First of all, it is the investment project of Great Wall Motors in Russia. In addition to the Tula state plant, Great Wall Motors also plans to continue to increase investment in Russia in the first half of 2021, signing a contract with the Russian government to invest in the construction of a plant. Unfortunately, the project has not yet started, and it is still unknown when the huge amount of money that has been invested will be paid.
Secondly, the exchange rate fluctuations caused by the conflict also caused Great Wall Motors to suffer a lot of financial losses for no reason. Previously, Great Wall Motors’ consistent practice was to convert rubles earned from Russia directly into yuan and include them in the company’s income statement. Based on data from the last three weeks alone, the ruble has depreciated by 50% against the yuan.

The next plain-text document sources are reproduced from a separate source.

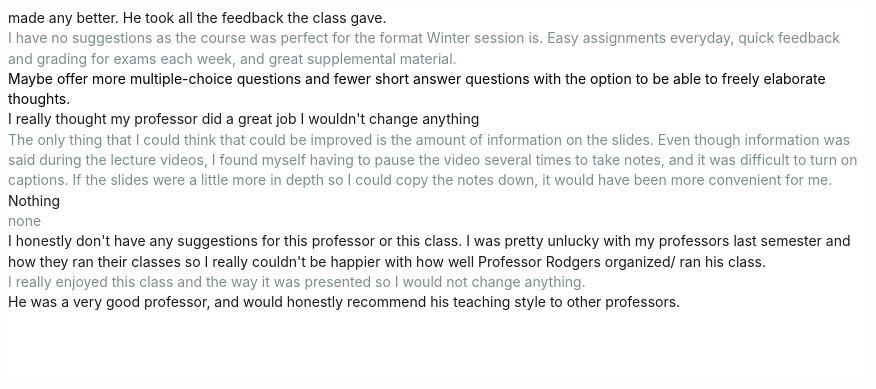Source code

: made any better. He took all the feedback the class gave.</span><br /><span style="color: #7e8c8d;">I have no suggestions as the course was perfect for the format Winter session is. Easy assignments everyday, quick feedback and grading for exams each week, and great supplemental material.</span><br /><span style="color: #000000;">Maybe offer more multiple-choice questions and fewer short answer questions with the option to be able to freely elaborate thoughts.</span><br />I really thought my professor did a great job I wouldn't change anything<br /><span style="color: #7e8c8d;">The only thing that I could think that could be improved is the amount of information on the slides. Even though information was said during the lecture videos, I found myself having to pause the video several times to take notes, and it was difficult to turn on captions. If the slides were a little more in depth so I could copy the notes down, it would have been more convenient for me.</span><br />Nothing<br /><span style="color: #7e8c8d;">none</span><br />I honestly don't have any suggestions for this professor or this class. I was pretty unlucky with my professors last semester and how they ran their classes so I really couldn't be happier with how well Professor Rodgers organized/ ran his class.<br /><span style="color: #7e8c8d;">I really enjoyed this class and the way it was presented so I would not change anything.</span><br />He was a very good professor, and would honestly recommend his teaching style to other professors.</span></p>
<p>&nbsp;</p>
<p>&nbsp;</p>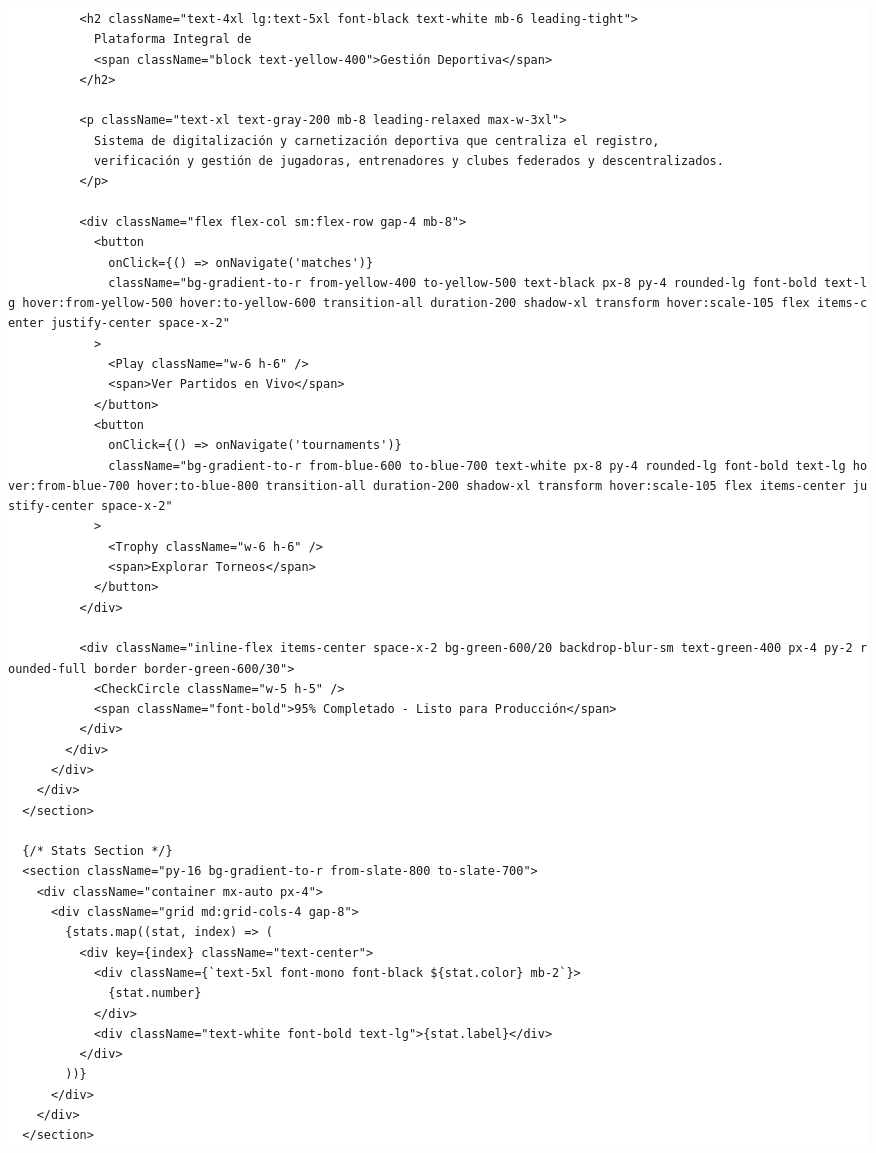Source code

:               <h2 className="text-4xl lg:text-5xl font-black text-white mb-6 leading-tight">
                Plataforma Integral de
                <span className="block text-yellow-400">Gestión Deportiva</span>
              </h2>
              
              <p className="text-xl text-gray-200 mb-8 leading-relaxed max-w-3xl">
                Sistema de digitalización y carnetización deportiva que centraliza el registro, 
                verificación y gestión de jugadoras, entrenadores y clubes federados y descentralizados.
              </p>
              
              <div className="flex flex-col sm:flex-row gap-4 mb-8">
                <button 
                  onClick={() => onNavigate('matches')}
                  className="bg-gradient-to-r from-yellow-400 to-yellow-500 text-black px-8 py-4 rounded-lg font-bold text-lg hover:from-yellow-500 hover:to-yellow-600 transition-all duration-200 shadow-xl transform hover:scale-105 flex items-center justify-center space-x-2"
                >
                  <Play className="w-6 h-6" />
                  <span>Ver Partidos en Vivo</span>
                </button>
                <button 
                  onClick={() => onNavigate('tournaments')}
                  className="bg-gradient-to-r from-blue-600 to-blue-700 text-white px-8 py-4 rounded-lg font-bold text-lg hover:from-blue-700 hover:to-blue-800 transition-all duration-200 shadow-xl transform hover:scale-105 flex items-center justify-center space-x-2"
                >
                  <Trophy className="w-6 h-6" />
                  <span>Explorar Torneos</span>
                </button>
              </div>
              
              <div className="inline-flex items-center space-x-2 bg-green-600/20 backdrop-blur-sm text-green-400 px-4 py-2 rounded-full border border-green-600/30">
                <CheckCircle className="w-5 h-5" />
                <span className="font-bold">95% Completado - Listo para Producción</span>
              </div>
            </div>
          </div>
        </div>
      </section>

      {/* Stats Section */}
      <section className="py-16 bg-gradient-to-r from-slate-800 to-slate-700">
        <div className="container mx-auto px-4">
          <div className="grid md:grid-cols-4 gap-8">
            {stats.map((stat, index) => (
              <div key={index} className="text-center">
                <div className={`text-5xl font-mono font-black ${stat.color} mb-2`}>
                  {stat.number}
                </div>
                <div className="text-white font-bold text-lg">{stat.label}</div>
              </div>
            ))}
          </div>
        </div>
      </section>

This means that every time Great Wall Motor sells a car, it will lose half of its profits just because of the exchange rate issue without raising the price of the product.
Furthermore, there is a relatively obscure problem. At the beginning of 2021, the WEY brand of Great Wall Motors just officially announced that it will start from Germany to prepare for its entry into Western Europe and other countries in the future. You know, Germany is also one of the 19 member states of NATO.
Therefore, this seems to have become a trade-off between its different brands and different overseas markets.
In addition, under the economic sanctions, the Russian people are constantly affected by the weak spending power and enthusiasm, and the supply problems and political factors faced by the globalization of the supply chain. This problem encountered by Great Wall Motors is no easier than other brands.